It may take them another four takes to get it, and it may not be what Patrick was originally thinking, but in the end, he’s also pretty sure that this is better.
*
And then there’s the time that Frank and Spencer are just playing around in the studio, wasting time while Patrick lays down his guitar tracks. He’s getting ready to go through them again, *again*, when Adam sticks his head into the room and says, “Sorry, sorry, but you’ve really got to hear this.”
So, Patrick follows him into the sound booth and nods for Rob to switch the speaker in the practice room on, and-
--and it’s fucking-
Frank and Spencer are just jamming. It’s obvious that there’s no real sense as to where the music’s going, but it’s one of those musical creations that only happens when the people that are playing know each other’s styles well enough to be able to make the leader indistinguishable from the follower, to be able to transfer control of the song seamlessly.
Patrick is glad to look down and see that the red record light on the soundboard is lit. He doesn’t know when it was pressed, whether it was Rob or Adam, but he wants this. He wants a recording of this-to use sometime, or build off of in the future.
And so he, Adam, and Rob just listen, until Spencer finally looks up from his drums for long enough to see that they’re being watched.
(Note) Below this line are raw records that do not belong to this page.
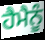
ਹੈਮੈਨੂੰ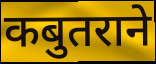
कबुतराने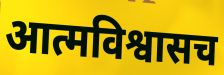
आत्मविश्वासच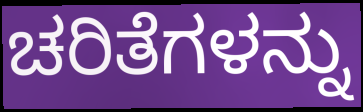
ಚರಿತೆಗಳನ್ನು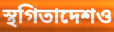
স্থগিতাদেশও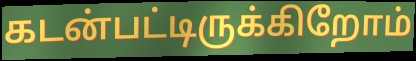
கடன்பட்டிருக்கிறோம்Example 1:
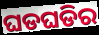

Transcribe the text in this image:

ଘଡଘଡିର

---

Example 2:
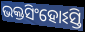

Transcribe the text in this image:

ଭକ୍ତସିଂହୋଽସ୍ତି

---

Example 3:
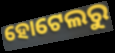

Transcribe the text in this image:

ହୋଟେଲରୁ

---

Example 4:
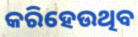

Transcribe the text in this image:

କରିହେଉଥିବ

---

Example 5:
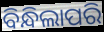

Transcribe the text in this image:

ବିନ୍ଧିଲାପରି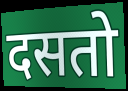
दसतोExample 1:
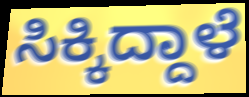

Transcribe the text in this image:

ಸಿಕ್ಕಿದ್ದಾಳೆ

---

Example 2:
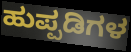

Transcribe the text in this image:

ಹುಪ್ಪಡಿಗಳ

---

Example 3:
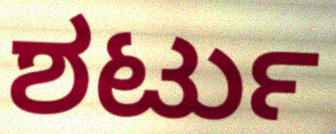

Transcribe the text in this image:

ಶರ್ಟು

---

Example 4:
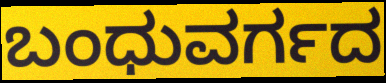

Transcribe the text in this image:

ಬಂಧುವರ್ಗದ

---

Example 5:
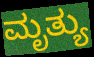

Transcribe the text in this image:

ಮೃತ್ಯುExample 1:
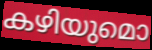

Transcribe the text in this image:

കഴിയുമൊ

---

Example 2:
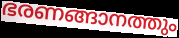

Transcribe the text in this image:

ഭരണങ്ങാനത്തും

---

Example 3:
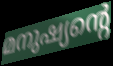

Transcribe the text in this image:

മനുഷ്യന്റെ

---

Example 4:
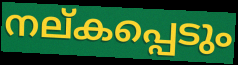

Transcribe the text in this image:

നല്കപ്പെടും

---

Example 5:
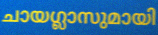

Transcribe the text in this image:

ചായഗ്ലാസുമായി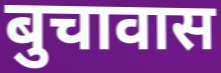
बुचावास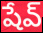
షేవ్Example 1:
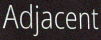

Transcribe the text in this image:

Adjacent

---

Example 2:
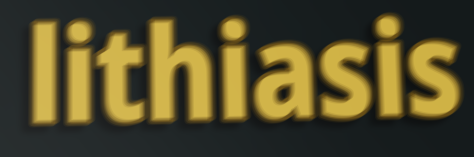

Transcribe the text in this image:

lithiasis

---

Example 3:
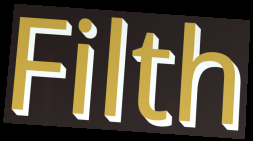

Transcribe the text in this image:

Filth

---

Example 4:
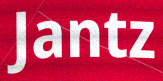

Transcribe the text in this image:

Jantz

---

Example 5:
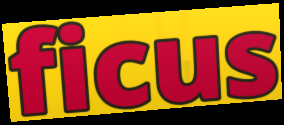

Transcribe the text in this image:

ficusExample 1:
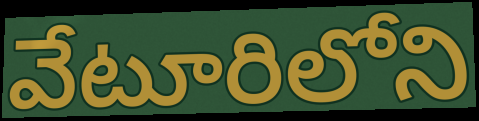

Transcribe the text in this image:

వేటూరిలోని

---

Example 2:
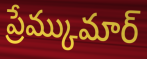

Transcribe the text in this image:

ప్రేమ్కుమార్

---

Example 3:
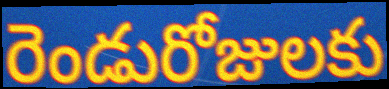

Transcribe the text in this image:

రెండురోజులకు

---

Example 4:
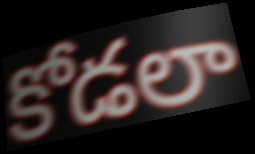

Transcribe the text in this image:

కోడలా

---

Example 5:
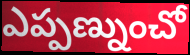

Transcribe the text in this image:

ఎప్పణ్నుంచోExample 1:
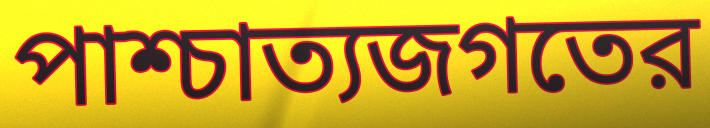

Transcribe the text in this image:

পাশ্চাত্যজগতের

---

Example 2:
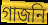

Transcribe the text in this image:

গাজনি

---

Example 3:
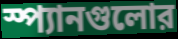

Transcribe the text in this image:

স্প্যানগুলোর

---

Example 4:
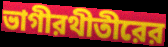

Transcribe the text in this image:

ভাগীরথীতীরের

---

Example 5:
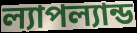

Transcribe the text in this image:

ল্যাপল্যান্ড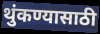
थुंकण्यासाठी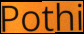
Pothi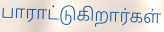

At which point he trails off, Frank only a beat behind him. Frank sticks his tongue out at them, says, “You done with your parts already, Stump?”
Rob looks over his shoulder at Patrick. He switches on his mic so that Frank and Spencer can hear him, too. “I think you’ve got your intro. Or possibly an interlude? You *know* that has to be on the album.”
He’s right. It does.
*
And then one day, four weeks and three days after their first in-studio meeting with Rob, they’re done.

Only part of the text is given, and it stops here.